The What To Do When series covers typical driving and vehicle situations that many drivers face on a regular basis. If you’ve ever had a moment with your vehicle when you know something is wrong and you’re not sure what to do, this series is for you!

what to do when series

Forecasters are calling for a major storm this weekend and Long Island drivers are encouraged to stay home. If you must drive, here are TLC’s tips for staying safe in driving in snow and ice.

Before you leave, ensure your gas tank half full to avoid gas line freeze up and ensure your tires are properly inflated.

If you are driving in snow, accelerate and decelerate slowly. Apply the gas slowly will help you regain traction and avoid skids. Increase driving distance to eight to ten seconds because you’ll need longer braking time.
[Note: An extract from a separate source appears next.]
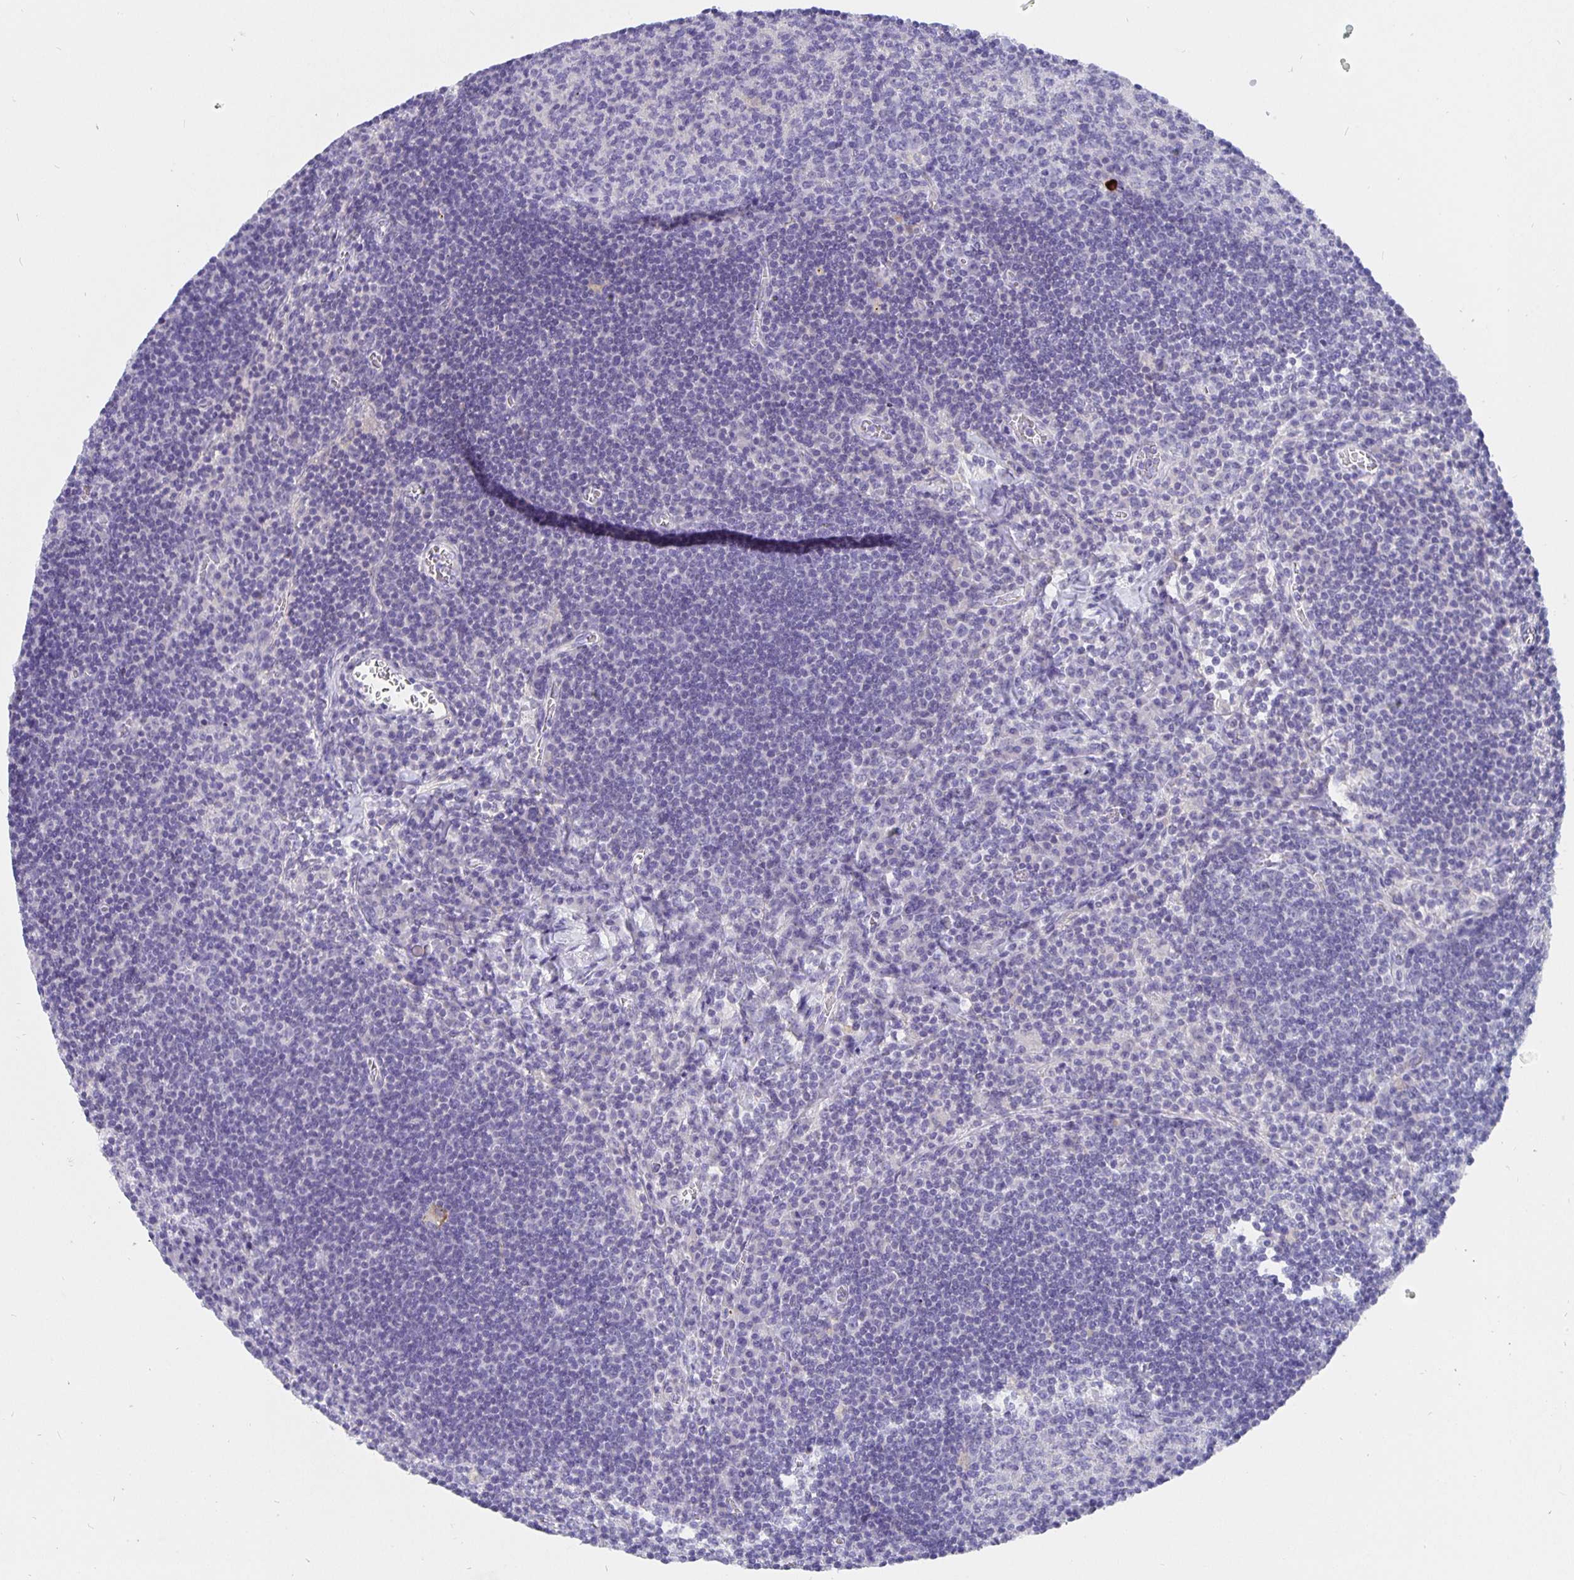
{"staining": {"intensity": "negative", "quantity": "none", "location": "none"}, "tissue": "lymph node", "cell_type": "Germinal center cells", "image_type": "normal", "snomed": [{"axis": "morphology", "description": "Normal tissue, NOS"}, {"axis": "topography", "description": "Lymph node"}], "caption": "DAB immunohistochemical staining of normal human lymph node exhibits no significant positivity in germinal center cells. (DAB (3,3'-diaminobenzidine) IHC, high magnification).", "gene": "CFAP74", "patient": {"sex": "male", "age": 67}}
Be careful driving on hills and do not try to power up them. Applying extra gas on snow-covered roads will just get your wheel spinning. Try to get inertia before you reach the hill to see if it will carry you to the top. As you reach the top of the hill, reduce your speed and proceed down the hill as slowly as possible.

Take everything slowly and anticipate lane changes, turns and curves. Abrupt movements break traction and could start a skid. If you begin to slide or fishtail, take your foot off the brake and turn your wheels in the direction that the rear of the car is sliding.

Know your brakes. Locked wheels can make your vehicle slide. Many newer vehicles have antilock brake systems so push the brake pedal firmly and hold it down. Do not pump the pedal or remove your foot. If you do not have antilock brakes, apply firm steady pressure.

Most importantly if you are driving in snow or ice, stay focused alert and aware of the other cars around you.